(a-b)x+(a+b)y=2a2-2b2 (a+b)(x+y)=4ab Solve this by cross …

The given system of equations are:
(a - b)x + (a + b)y = 2a² - 2b²
So, (a - b)x + (a + b)y - 2a² - 2b² = 0
 (a - b)x + (a + b)y - 2(a² - b²) = 0 ........(i)
And (a + b)(x + y) = 4ab
So, (a +b)x + (a + b)y - 4ab = 0 ..........(ii)

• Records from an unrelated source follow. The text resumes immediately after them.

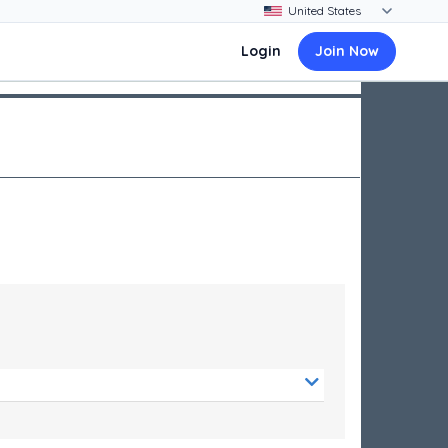
Login
Join Now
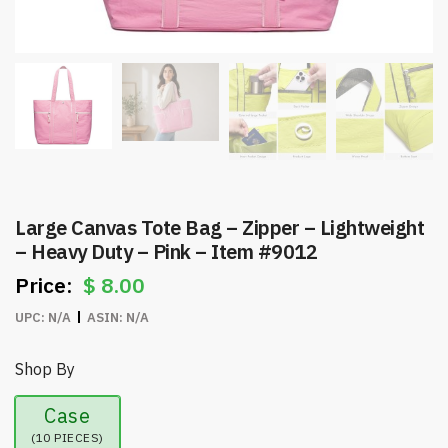
Large Canvas Tote Bag – Zipper – Lightweight
– Heavy Duty – Pink – Item #9012
$
8.00
UPC:
N/A
ASIN:
N/A
Shop By
Case
(10 PIECES)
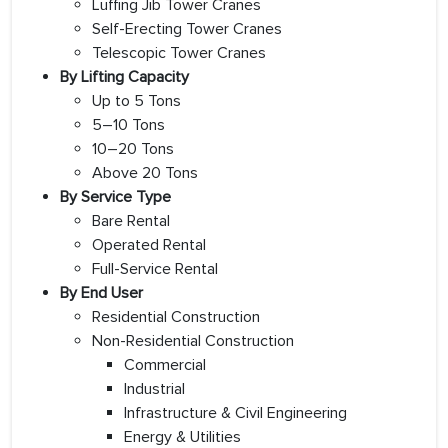
Luffing Jib Tower Cranes
Self-Erecting Tower Cranes
Telescopic Tower Cranes
By Lifting Capacity
Up to 5 Tons
5–10 Tons
10–20 Tons
Above 20 Tons
By Service Type
Bare Rental
Operated Rental
Full-Service Rental
By End User
Residential Construction
Non-Residential Construction
Commercial
Industrial
Infrastructure & Civil Engineering
Energy & Utilities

The given system of equation is in the form of
a₁x + b₁y - c₁ = 0
and a₂x + b₂y - c₂ = 0
Compare (i) and (ii) , we get
a₁ = a - b, b₁ = a + b, c₁ = -2(a² + b²)
a₂ = a + b, b₂ = a + b, c₂ = -4ab
By cross-multiplication method
$\frac{x}{{2(a + b)({a^2} - {b^2} + 2ab)}}$ $= \frac{{ - y}}{{2(a - b)({a^2} + {b^2})}}$ $= \frac{1}{{ - 2b(a + b)}}$
Now, $\frac{x}{{2(a + b)({a^2} - {b^2} + 2ab)}} = \frac{1}{{ - 2b(a + b)}}$ 

$⇒ x = \frac{{2ab - {a^2} + {b^2}}}{b}$
And, $\frac{{ - y}}{{2(a - b)({a^2} + {b^2})}} = \frac{1}{{ - 2b(a + b)}}$ 
$⇒ y = \frac{{(a - b)({a^2} - {b^2})}}{{b(a + b)}}$
The solution of the system of equations are $\frac{{2ab - {a^2} + {b^2}}}{b}$ and $\frac{{(a - b)({a^2} - {b^2})}}{{b(a + b)}}$ respectively.